Ambos se separaron, jadeando, la distancia entre ellos convertida en un abismo de siglos. Miguel lo miró, y en su rostro se dibujó un gesto de infinita compasión.

—Y esa libertad te convirtió en esclavo de tu propio orgullo.

Lucifer se detuvo. Por un instante, algo cambió en su mirada. Una grieta. Un destello. El recuerdo de su antiguo amor fraternal, de las risas bajo la aurora. Pero lo ahogó al instante, gritando con furia.

—¡Cállate! ¡No necesito tu piedad!

El suelo del Velo comenzó a resquebrajarse.
Las sombras cobraron forma, transformándose en serpientes de fuego que intentaron envolver a Miguel. El arcángel extendió sus alas y las golpeó con fuerza, liberando un estallido de luz tan intensa que las sombras se desintegraron.

Ambos volaron, cruzando el cielo vacío, chocando una y otra vez. Lucifer lanzaba ráfagas de oscuridad, cada una con la fuerza de un cataclismo. Miguel respondía con torrentes de fuego dorado que iluminaban la nada. Cada impacto creaba mundos efímeros que nacían y morían en segundos. Lucifer reía, desesperado.

—¿Lo ves, hermano? ¡No somos tan diferentes! ¡Somos los mismos dioses que el Padre temió crear!

Miguel apretó la empuñadura de su espada.

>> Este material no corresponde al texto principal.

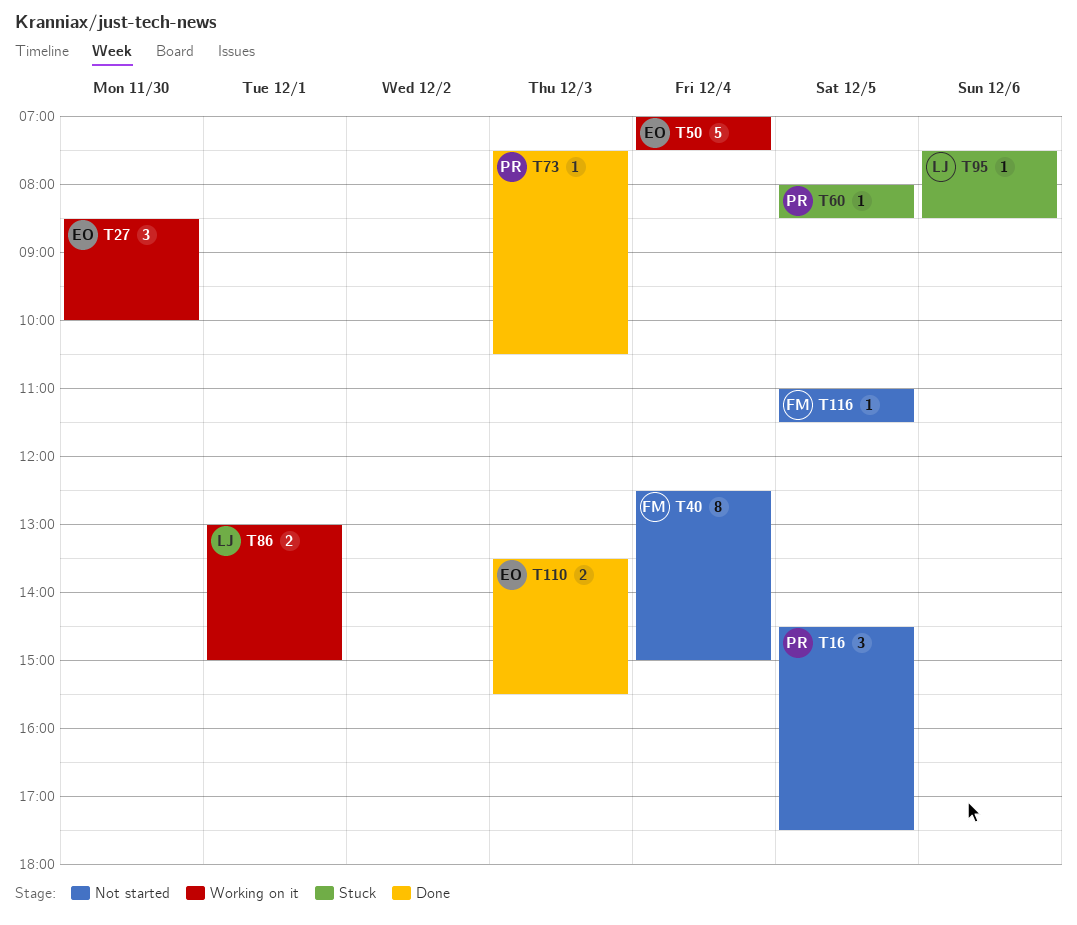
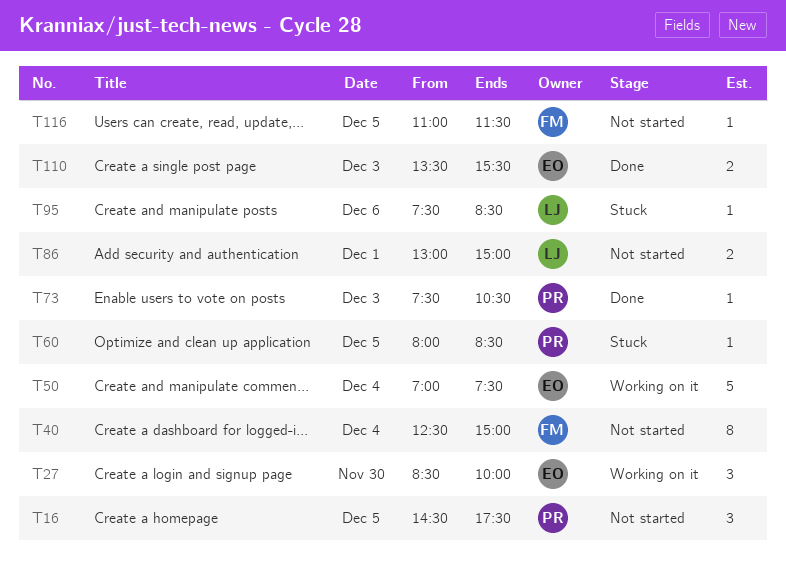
T86, status: Working on it -> Not started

—No. Tú elegiste el orgullo.
Yo elegí el amor.

Lucifer rugió, atravesando la distancia con un golpe directo al pecho de Miguel. La lanza rozó su corazón, desgarrando parte de su armadura celestial. El arcángel cayó de rodillas, su luz parpadeando. Lucifer avanzó, apoyando la punta de su lanza sobre su cuello.

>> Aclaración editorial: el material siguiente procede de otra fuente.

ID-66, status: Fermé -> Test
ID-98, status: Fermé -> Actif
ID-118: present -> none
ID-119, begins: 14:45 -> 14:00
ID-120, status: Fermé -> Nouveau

—Pude haberte matado hace eones —susurró— Pero siempre dudé. Porque, aunque te detesto, también te necesito.
Eres el único que me recuerda quién fui.

Miguel levantó la mirada. En sus ojos no había odio. Solo un amor inmenso, tan vasto que ni el infierno podría consumirlo.

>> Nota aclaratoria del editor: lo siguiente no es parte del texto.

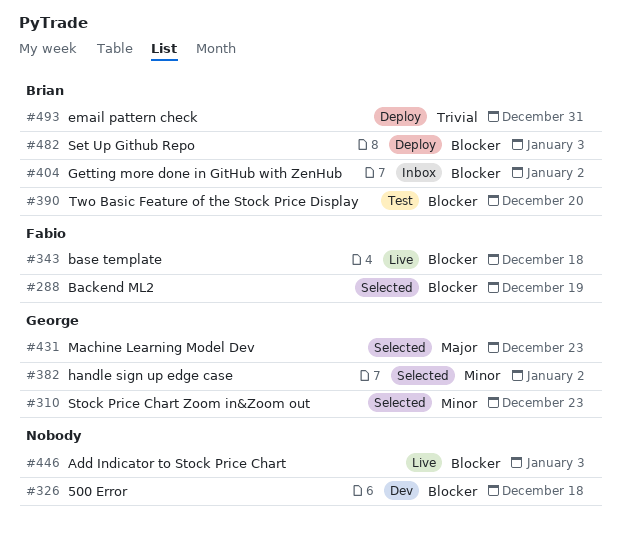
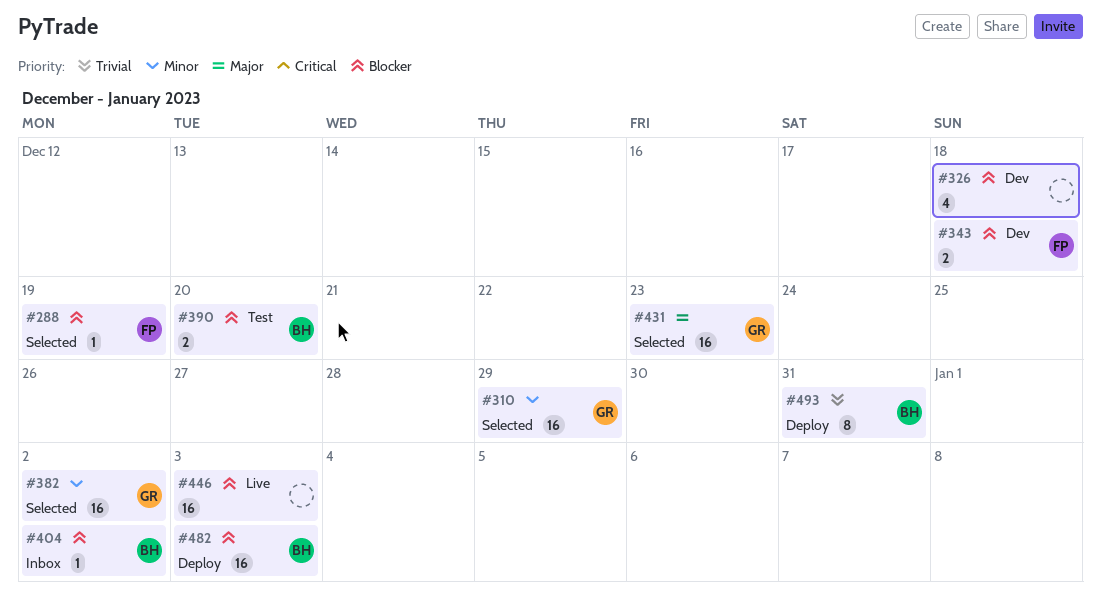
#310, due: Dec 23 -> Dec 29
#343, status: Live -> Dev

—Y tú, Luzbel, eres el único que me recuerda lo que perdimos.

Lucifer vaciló. Su mano tembló apenas. Y esa vacilación fue suficiente. Miguel alzó su espada, la luz estalló como el sol en el primer día. El golpe atravesó la oscuridad, separándolos con una fuerza devastadora. Lucifer cayó hacia las profundidades del Velo, gritando de rabia y dolor. Miguel, también herido, intentó extender la mano, pero el vacío lo arrastró en dirección contraria.